Erzieher*innen an Bremer Ganztagsschulen

Kinder in der Ganztagsschule
Foto: Susanne Carstensen

Das im Herbst 2021 verabschiedete Gesetz zur ganztägigen Förderung von Kindern im Grundschulalter (Ganztagsförderungsgesetz – GaFöG) stellt Länder und Kommunen vor erhebliche strukturelle wie fachliche Herausforderungen der UmsetzungAb 2026 haben alle  Grundschulkinder einen Rechtsanspruch auf eine ganztägige Betreuung und Förderung von acht Stunden pro Werktag, einschließlich Unterricht und pädagogischer Betreuung.
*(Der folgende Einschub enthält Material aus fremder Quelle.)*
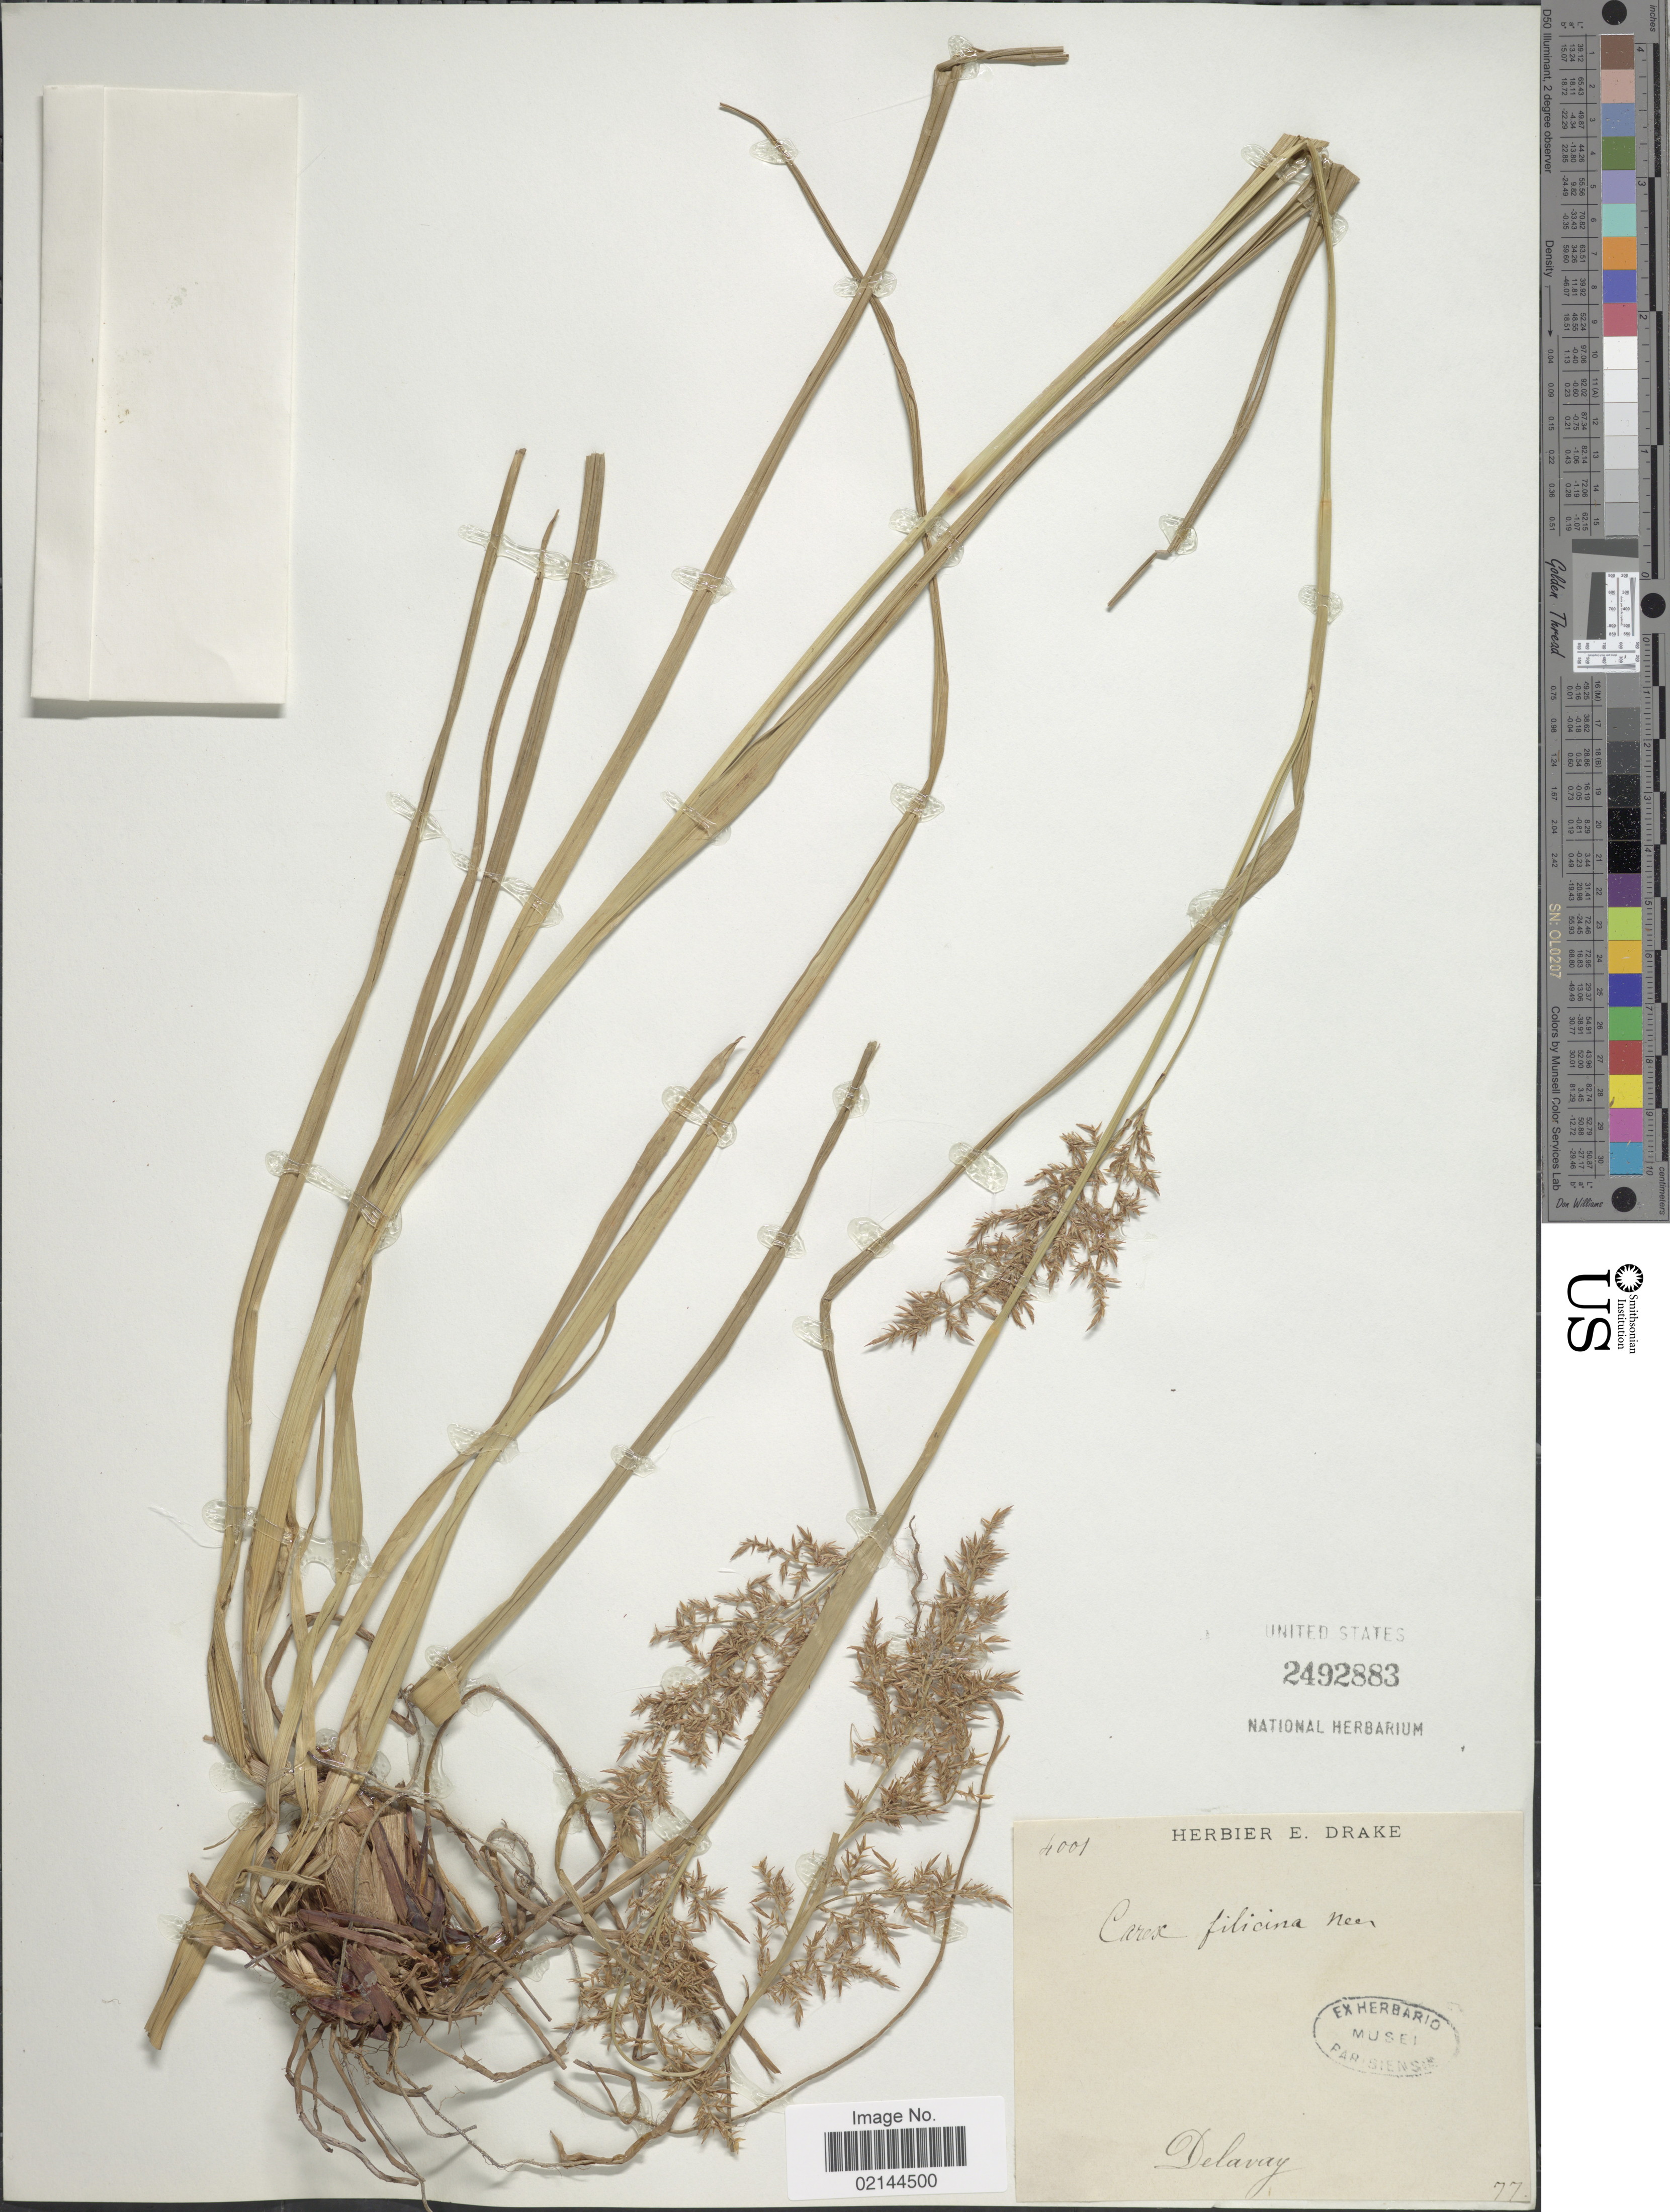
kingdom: Plantae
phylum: Tracheophyta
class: Liliopsida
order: Poales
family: Cyperaceae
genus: Carex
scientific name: Carex filicina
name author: Nees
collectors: Delavay, --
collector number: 4001/77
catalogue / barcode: US 2492883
Die Umsetzung dieses Rechtsanspruchs erfordert auch in Bremen einen erheblichen Ausbau des Angebots. 
Dies ist angesichts des Fachkräftemangels in Zeiten der Haushaltssperren bei Bildung und Soziales und der völlig unzureichenden finanziellen Ausstattung - insbesondere unter Gesichtspunkten der Qualität - kaum vorstellbar.

Bremen verfügt im Gegensatz zu vielen anderen Bundesländern über eine qualitativ hochwertige Ganztagsstruktur an Schulen, die durch die enge Zusammenarbeit von Erzieher*innen, Lehrkräften, Sonderpädagog*innen und Fachkräften für Inklusion gekennzeichnet sein sollte. Diese interdisziplinäre Zusammenarbeit ermöglicht eine umfassende Förderung der Kinder und schafft ein inklusives Bildungsumfeld, das auf die individuellen Bedürfnisse der Schüler*innen eingeht. Soweit die Theorie…
Doch gerade diese wichtige Struktur ist durch den eklatanten Fachkräftemangel gefährdet.

Der ab 2026 geltende Rechtsanspruch auf ganztägige Förderung wird die Nachfrage nach Fachkräften weiter steigern und die ohnehin schon knappe Personaldecke zusätzlich belasten. Bereits jetzt sind die Qualitätsstandards durch die hohe Arbeitsbelastung und unzureichende Stundenkontingente gefährdet, und die Kontinuität der Betreuung und Beziehungen zu den Kindern wird beeinträchtigt. Der Einsatz von weniger qualifizierten Fachkräften bietet keine ausreichende Entlastung und gefährdet den Erfolg der inklusiven Bildungsarbeit sowie das Wohlbefinden der Kinder und die Zufriedenheit der Fachkräfte an ihre Profession – und ist dennoch zur Zeit unumgänglich.

Um dieser Quadratur des Kreises wirksam zu begegnen und langfristig Kolleg*innen zu entlasten, muss die Politik in Bremen dringend umfassende Ausbildungs- und Weiterbildungsmöglichkeiten für Erzieher*innen und pädagogische Fachkräfte schaffen. Auch solche Maßnahmen werden das System weiter belasten, sind jedoch unerlässlich, um langfristig die Qualität im Ganztag zu sichern und den belastenden Arbeitsbedingungen entgegenzuwirken.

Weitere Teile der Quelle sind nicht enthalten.